Gérard travelled extensively throughout Provence collecting plant specimens that later formed the basis of Flora gallo-provincialis, published in Latin in 1761 while he was living in Paris. Bernard de Jussieu offered him a teaching position at the Jardin des Plantes in Paris, but Gérard declined and returned to Provence to practise as a rural physician.

Despite leaving Paris, Gérard remained scientifically active, corresponding with prominent botanists such as Carl Linnaeus, Bernard de Jussieu and Antoine de Jussieu, Philibert Commerson, Johannes Burman, François Boissier de Sauvages de Lacroix, Antoine Gouan, Casimir Christoph Schmidel, Carlo Allioni and John Smith. In 1787, he was elected a corresponding member of the French Royal Academy of Sciences.

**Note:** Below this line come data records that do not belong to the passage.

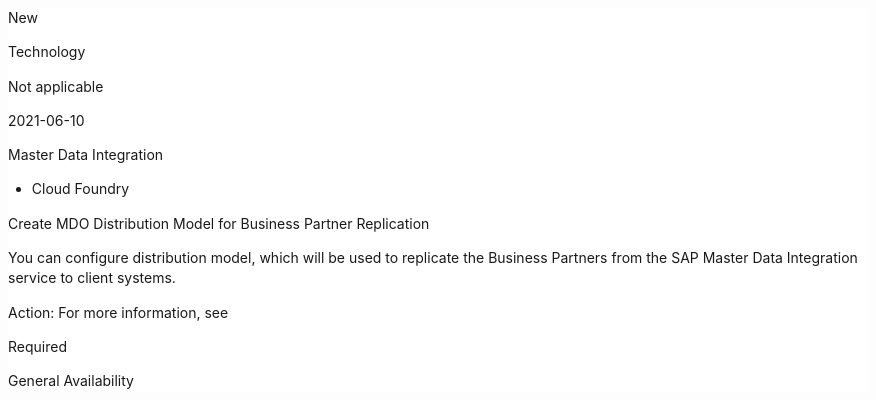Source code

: New

</td>
<td valign="top">

Technology

</td>
<td valign="top">

Not applicable

</td>
<td valign="top">

2021-06-10

</td>
</tr>
<tr>
<td valign="top">

Master Data Integration 

</td>
<td valign="top">

-   Cloud Foundry



</td>
<td valign="top">

Create MDO Distribution Model for Business Partner Replication

</td>
<td valign="top">

You can configure distribution model, which will be used to replicate the Business Partners from the SAP Master Data Integration service to client systems.

Action: For more information, see  <?sap-ot O2O class="- topic/xref " href="659f09eb7d4a40bba9974d60bcd291de.xml" text="" desc="" xtrc="xref:13" xtrf="file:/home/builder/src/dita-all/ctw1573735083641/loio84393ac3a27149828384dc3399c04ed7_en-US/src/content/localization/en-us/ebf5291215414ad595baccda3b4f6ecc.xml" output-class="" outputTopicFile="file:/home/builder/tp.net.sf.dita-ot/2.3/plugins/com.elovirta.dita.markdown_1.3.0/xsl/dita2markdownImpl.xsl" ?>  

</td>
<td valign="top">

Required

</td>
<td valign="top">

General Availability

</td>
<td valign="top">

Gérard also held the position of canon at the Church of Saint-Louis-du-Louvre in Paris. During the Reign of Terror, he was imprisoned with his family in Cabasse after protesting against the death sentence of Chrétien Guillaume de Lamoignon de Malesherbes. He was released following the fall of Robespierre on 9 Thermidor.

Louis Gérard died on 16 November 1819 at the age of 86.

== Selected works ==
- Flora gallo-provincialis (1761)

== Legacy ==
The standard author abbreviation Gérard is used to indicate Louis Gérard as the authority for botanical names.